** SELECTED TEXT **
****

Launching an app startup can be an exciting and challenging experience. However, many app startups struggle to find success due to common mistakes that they make early on. In this article, we will discuss three common mistakes that app startups make and how to avoid them to increase your chances of success.

Taking large bites

If you’re building an app, it can be tempting to polish up the design and fill out its functionality before exposing it to users.

This approach carries risk. No matter how clever our ideas may seem to be, more often than not they do not quite match up with reality. The game we must play is to begin with a small bet, then iteratively discover a product’s true niche in the market…or pivot.

Building a Minimum Viable Product (MVP) acts as a vehicle to quickly deliver value to customers, gather data about how people engage with the product (or don’t), and evolve based on those learnings. This process, often referred to as build-measure-learn, will help you create a better product in the long run and avoid wasting time on features that no one wants or needs.

In fact, you don’t even have to build an app! For instance, you can just start with a landing page and subscription form. This is an example of a fast, cheap tactic to gather data and orient yourself before building anything.

Not enough market research

Look before you leap, as some say. It’s important to understand who your target audience is and what needs they have before you start building your app, even using a lightweight, iterative approach to product development. A couple of weeks of research can save months of build-measure-learn cycles.

There are a few different ways to do market research:

  • Look at existing apps in your space and see what features they offer and how popular they are.
  • Talk to potential users of your app and get their feedback on what they would want from such a product.
  • See how many people are searching for terms related to your app idea with tools like Google AdWords Keyword Planner.
  • Look at demographic data from sources like the US Census Bureau or Pew Research Center to get an idea of who your target audience is and where they live.
  • Use surveys or focus groups to get even more detailed feedback from potential users.

Doing market research will help you find a target market and make sure that you’re building something people actually want. It’s also a good way to come up with new ideas for features or ways to differentiate your app from the competition.

Lack of a monetization strategy

Another common mistake mobile app startups make is not starting with a monetization strategy in mind. 

Yes, you might get away with punting monetization until you’ve proven people are interested in your product. However, the risk here is that bolted-on monetization can feel like betrayal to loyal users, leading to churn and negative word-of-mouth. It can force you to significantly alter the design of the app to accommodate the monetization model—a design you’ve honed over many build-measure-learn cycles. Regular users are, by default, hostile towards those kinds of sudden changes.

There are many different ways you can consider monetizing your app:

  • In-app purchases: For virtual goods or premium features within your app.

****

** AVAILABLE DATA **
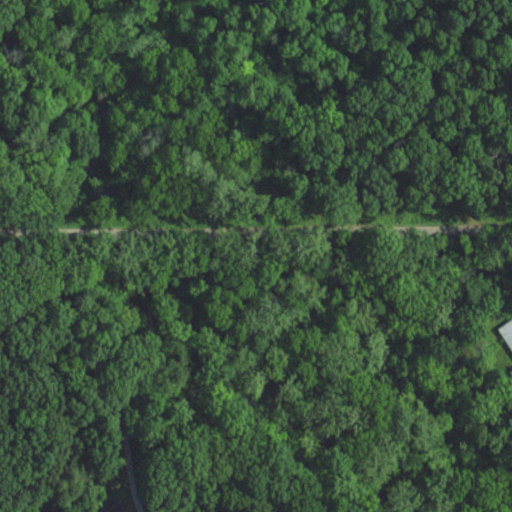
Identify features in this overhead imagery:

****

** TASKS AND EXERCISES **
1. How much time does the app startup article say a couple of weeks of research can save?
2. List every section heading in the app startup article.
3. Reproduce the part of the app startup article starting with "Taking large bites" and going on through "wants or needs.".

** OUTPUTS BY TASK **
1. Months of build-measure-learn cycles.

2.
Taking large bites
Not enough market research
Lack of a monetization strategy

3.
Taking large bites

If you’re building an app, it can be tempting to polish up the design and fill out its functionality before exposing it to users.

This approach carries risk. No matter how clever our ideas may seem to be, more often than not they do not quite match up with reality. The game we must play is to begin with a small bet, then iteratively discover a product’s true niche in the market…or pivot.

Building a Minimum Viable Product (MVP) acts as a vehicle to quickly deliver value to customers, gather data about how people engage with the product (or don’t), and evolve based on those learnings. This process, often referred to as build-measure-learn, will help you create a better product in the long run and avoid wasting time on features that no one wants or needs.